Article ID | Journal | Published Year | Pages | File Type |
---|---|---|---|---|
1931105 | Biochemical and Biophysical Research Communications | 2010 | 5 Pages |
Cysteamine (1) was reported many years ago to reversibly inhibit lentil seedling amine oxidase, through the formation of a complex with thioacetaldehyde, the turnover product of 1. Herein, cysteamine (1) and its analogs 2-(methylamino)ethanethiol (3) and 3-aminopropanethiol (6) were found to be reversible inhibitors of bovine plasma amine oxidase (BPAO), but 2-(methylthio)ethylamine (7) was determined to be a weak irreversible inhibitor of BPAO. Based on our results, indicating the necessity of a sulfhydryl-amine for reversible inactivation of BPAO, the failure of inhibited BPAO to recover activity after gel filtration, the first-order kinetics of activity recovery upon dialysis, and 2,4,6-trihydroxyphenylalanine quinine (TPQ) cofactor transformation which indicated from the results of phenylhydrazine titration and substrate protection, we propose a mechanism for the reversible inactivation of BPAO by 1 involving the formation of a cofactor adduct, thiazolidine, between BPAO and 1.
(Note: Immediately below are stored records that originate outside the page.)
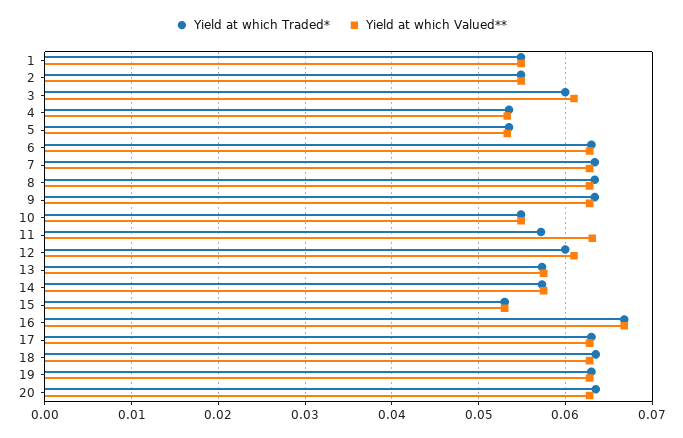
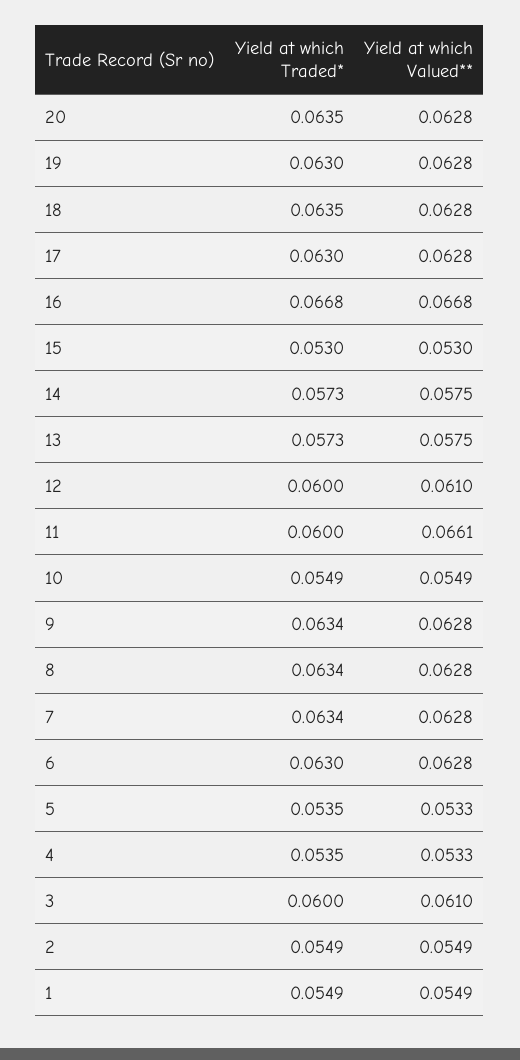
Yield at which Traded*, 11: 0.057 -> 0.06
Yield at which Valued**, 11: 0.063 -> 0.0661

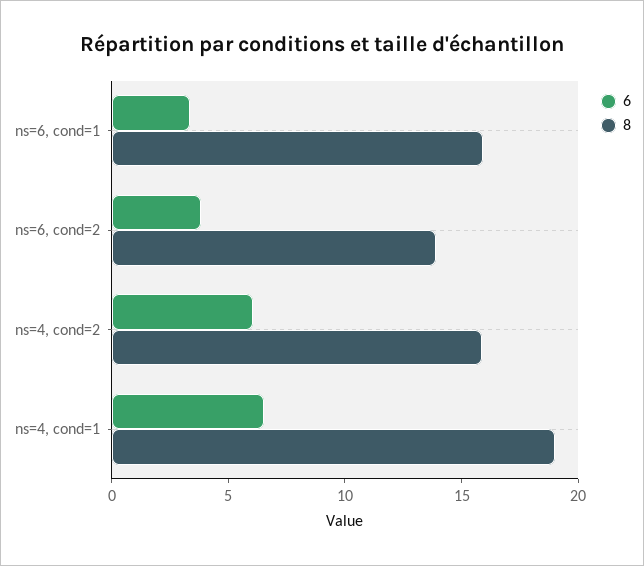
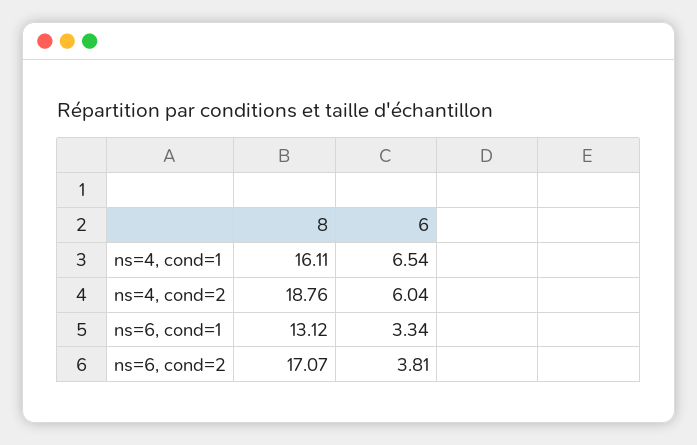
8, ns=6, cond=1: 16 -> 13.12
8, ns=6, cond=2: 14 -> 17.07
8, ns=4, cond=2: 16 -> 18.76
8, ns=4, cond=1: 19 -> 16.11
Research highlights► Cysteamine (1) and its analogs, 2-(methylamino)ethanethiol (3) and 3-aminopropanethiol (6), were found to be reversible inhibitors of bovine plasma amine oxidase (BPAO), but 2-(methylthio)ethylamine (7) was a weak irreversible inhibitor of BPAO. ► Sulfhydryl-amine was necessary for reversible inactivation of BPAO. ► The reversible inactivation mechanism by 1 is proposed that BPAO may be inactivated by forming a cofactor adduct, thiazolidine, with 1.